Beautiful Bilbao: How to Basque in one of Spain's best city breaks
This bustling Basque city is far more than your average regional capital, writes Frank Coughlan...
Determined pilgrims weighed down with backpacks dangling seashells, the symbol of the Camino de Santiago, could have made us feel guilty.
Set the mood
They were around every street corner in Bilbao and on a quest far more profound than ours. We, in contrast, were there to breathe in the sites and before idling in pintxo bars and soaking up Bilbao's atmosphere.
But these hordes of hikers do add colour and flavour - a reminder of this city's long and noble history. Squatting in a steep valley on either side of the often tempestuous Río Nervión, Bilbao is a picture-postcard place proud of its separatist identity, its language and prosperity built on shipbuilding.
The 350,000 inhabitants see their Basque home as something much more than a regional capital destined to be forever in the shadow of Madrid.
Bilbao is a neat and compact city, tucked snugly into surrounding hills that roll up steeply either side of the river. Getting around is easy and its must-sees are all within a decent ramble - though when the temperatures rise, I'd recommend the Euskotren Tranbia, the shiny caterpillar tram that runs on one line (even I couldn't get lost).
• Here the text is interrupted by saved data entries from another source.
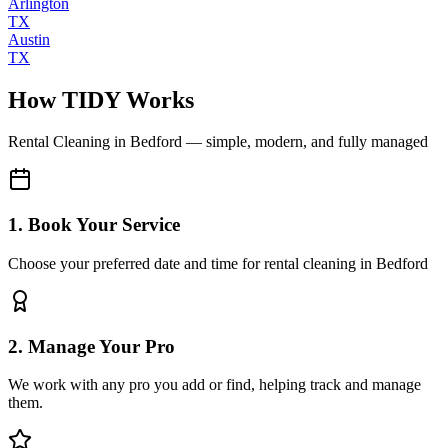
Arlington
TX
Austin
TX
How TIDY Works
Rental Cleaning
in
Bedford
— simple, modern, and fully managed
1. Book Your Service
Choose your preferred date and time for rental cleaning in Bedford
2. Manage Your Pro
We work with any pro you add or find, helping track and manage
them.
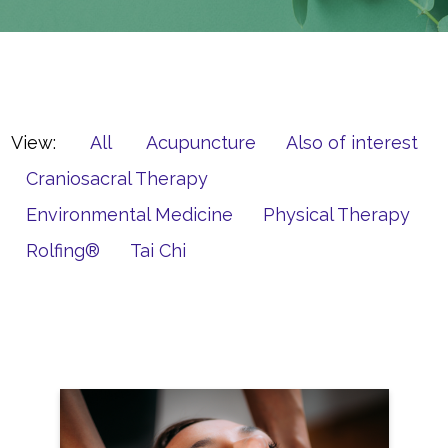
View:
All
Acupuncture
Also of interest
Craniosacral Therapy
Environmental Medicine
Physical Therapy
Rolfing®
Tai Chi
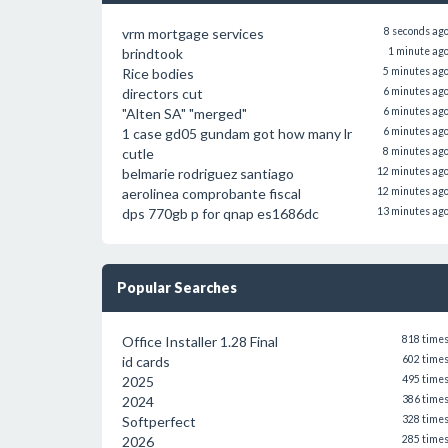
vrm mortgage services
8 seconds ag
brindtook
1 minute ag
Rice bodies
5 minutes ag
directors cut
6 minutes ag
"Alten SA" "merged"
6 minutes ag
1 case gd05 gundam got how many lr
6 minutes ag
cutle
8 minutes ag
belmarie rodriguez santiago
12 minutes ag
aerolinea comprobante fiscal
12 minutes ag
dps 770gb p for qnap es1686dc
13 minutes ag
Popular Searches
Office Installer 1.28 Final
818 time
id cards
602 time
2025
495 time
2024
386 time
Softperfect
328 time
2026
285 time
It's a great way to catch everything through a series of fleeting vignettes for a €1.50 ticket.
Tranbia will take you past the Guggenheim (guggenheim-bilbao.eus). The, seductive modern titanium masterpiece, affectionately rechristened 'The Googen' by Bilbainos, has redefined this old city and is a must-wow. The tram then glides over to the medieval old quarter, Casco Viejo, where the locals shop for fresh fish, cheese and fruit.
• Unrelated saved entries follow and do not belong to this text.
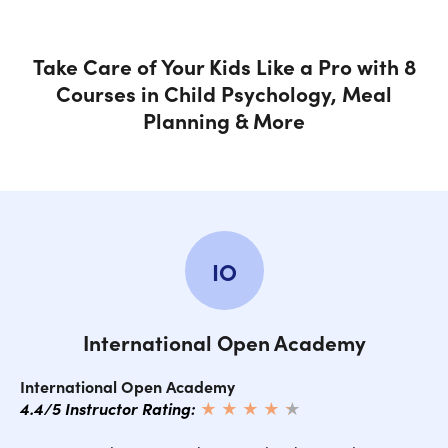
Take Care of Your Kids Like a Pro with 8
Courses in Child Psychology, Meal
Planning & More
IO
International Open Academy
International Open Academy
4.4/5 Instructor Rating:
★ ★ ★ ★
★
★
We learned quickly that Bilbainos don't just go out for dinner but instead bar-hop, sampling small plates as they roam. On a residential street opposite the glorious Jardines de Albia, Café Iruña is not only a wonderful space steeped in tradition, but is as cheap as it is cheerful. Most memorable is the pintxo moruno, or lamb tapas (€2.50), which is teased on the grill before serving. We breakfasted there too and always got change from a humble tenner (cafeirunabilbao.net).
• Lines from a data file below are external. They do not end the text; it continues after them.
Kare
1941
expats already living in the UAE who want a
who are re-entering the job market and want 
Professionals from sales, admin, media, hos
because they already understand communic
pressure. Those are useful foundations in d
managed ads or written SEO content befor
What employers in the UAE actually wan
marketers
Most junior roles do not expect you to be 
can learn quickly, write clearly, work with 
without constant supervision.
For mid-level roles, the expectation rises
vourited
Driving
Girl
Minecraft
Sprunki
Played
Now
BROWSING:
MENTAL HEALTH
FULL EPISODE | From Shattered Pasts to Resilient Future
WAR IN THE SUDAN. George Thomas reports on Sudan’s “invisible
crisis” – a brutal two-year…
The Guggenheim (€16, above) may be tick-boxed by everyone, but the Museo Marítimo de Bilbao (€3.50), a 15 minute walk up the river on Ramón de la Sota Kaia, is easily overlooked. It's a fascinating way of tracing the city's economic and historic DNA (museomaritimobilbao.eus).
We sniffed and sipped some amazing Riojas (a neighbouring region) at Bilbobeer (bilbobeer.com), which is essentially a chic bar in a basement. Don't dare pay any more than €1.50 to €2 a glass because there is no need.
Bilbao has an endearing attachment to its Basque language. Street signs, transport maps and menus tend to give preference to it rather than the official national tongue. Those that haven't bothered to brush up on their Junior Cert Spanish will find wandering unfamiliar streets and ordering pintxos a bit perplexing. Don't expect them to have much English either. They don't. The few that might don't share it.
Get me there
We flew with Aer Lingus (aerlingus.com) direct from Dublin. Return flights in June for two came to €327.
We stayed at Hotel Abando (hotelabando.com) on Colón de Larreategui, not far from the old town across the river. Pristine, modern and with large, comfortable rooms, it cost us €330 for three nights. What it lacked in charm and atmosphere, it made up for in convenience and bang for our buck.
For more, see bilbaoturismo.net or spain.info.